Upon reviewing the 9.1.7 release notes from Cisco I stumbled over the following entry;
CSCvd78303 – ARP functions fail after 213 days of uptime, drop with error ‘punt-rate-limit-exceeded’
We upgraded a large number of our Cisco ASAs about 213 days ago to 9.1.(7)12 and now it would seem we’ll be upgrading again to 9.1.(7)19 – the actual issue is resolved in 9.1(7)16.
Here’s the text of the bug report;
Symptom:
An ASA, after reaching an uptime of roughly 213 days will fail to process ARP packets leading to a condition where all traffic eventually stops passing through the affected device. Since not all existing ARP entries time out at the same time, not all connections may fail at the same time.

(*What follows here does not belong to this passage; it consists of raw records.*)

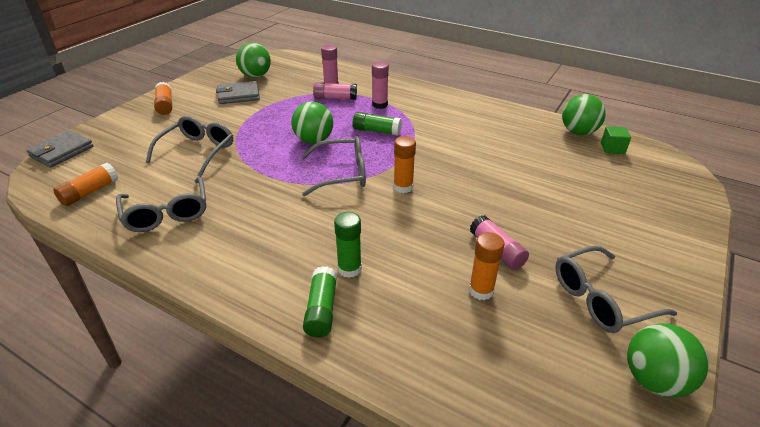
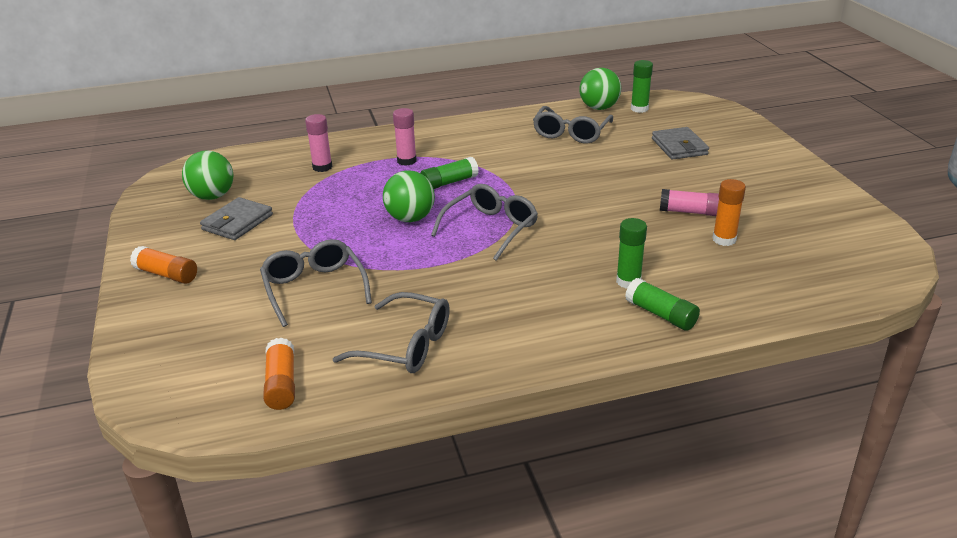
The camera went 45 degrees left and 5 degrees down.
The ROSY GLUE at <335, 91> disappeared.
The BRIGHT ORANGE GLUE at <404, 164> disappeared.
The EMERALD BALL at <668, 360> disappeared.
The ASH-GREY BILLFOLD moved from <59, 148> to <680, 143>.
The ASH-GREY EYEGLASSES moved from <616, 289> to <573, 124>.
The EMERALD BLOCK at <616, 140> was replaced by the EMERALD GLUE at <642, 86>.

Additional symptoms include:
- ASA does not have ARP entries in its ARP table. show arp is empty
- The output of show asp drop and ASP drop captures indicate a rapidly increasing counter for punt-rate-limit exceeded and the dropped packets are predominantly ARP.
IMAGES WITH FIXES
Images with fixes for this defect will be published as soon as they are available, and posted to the Cisco Software Download center.
Conditions:
This is seen when the ASA’s uptime reaches 213 days.
This problem affects ASA and FTD versions:
ASA version 9.1 releases 9.1(7)8 and higher
ASA version 9.2 releases 9.2(4)15 and higher
ASA version 9.4 releases 9.4(3)5 and higher including 9.4(4)
ASA version 9.5 releases 9.5(3) and higher
ASA version 9.6 releases 9.6(2)1 and higher including 9.6(3)
ASA version 9.7 releases 9.7(1) and higher
FTD version 6.1 releases 6.1.0.1 and higher
FTD version 6.2 releases 6.2.0Workaround:
Perform a pre-planned reboot of the device before approaching the 213 days (5124 hours) of up time. After the reboot, it will give you another 213 days of up time.
Further Problem Description:
Devices encountering this issue will not receive or respond to ARP packets. This affects not just transient traffic, but also access to the affected device – including Administration access such as SSH, HTTPS and Telnet. Console access is not affected.
If your running a Cisco ASA firewall I would recommend you check to make sure that you won’t be impacted by this bug.
Cheers!
Alex says
There was a field notice sent by Cisco. We upgraded the devices as soon as we got that email.
Michael McNamara says
Hi Alex,
Why the hell didn’t you tell me?
;)
Cheers!
Emerson Albuquerque says
Hi,
My customer reboot manually the ASA after the failover.
How we identify if the bug was the root cause to failover?
Theres a way to verify the uptime history before the reboot manually?
Regards,
Michael McNamara says
You can check the current uptime with the command “show version” from the CLI interface.
Cheers!
novice says
One early morning I receive a message that something has gone wrong in the network. I wasn’t able to VPN or connect to one of the servers in DMZ from home.
Worried what happened, rushed to work. Tried to login to ASA but couldn’t. Console was used and nothing was passed through the ASA. Issued show tech-support and it was show as turtle.
Eventually rebooted the firewall and service was brought on. The secondary ASA was not rebooted because we wanted few days gap between the up-time of both ASA. Hopefully the Firmware will be updated in few weeks time.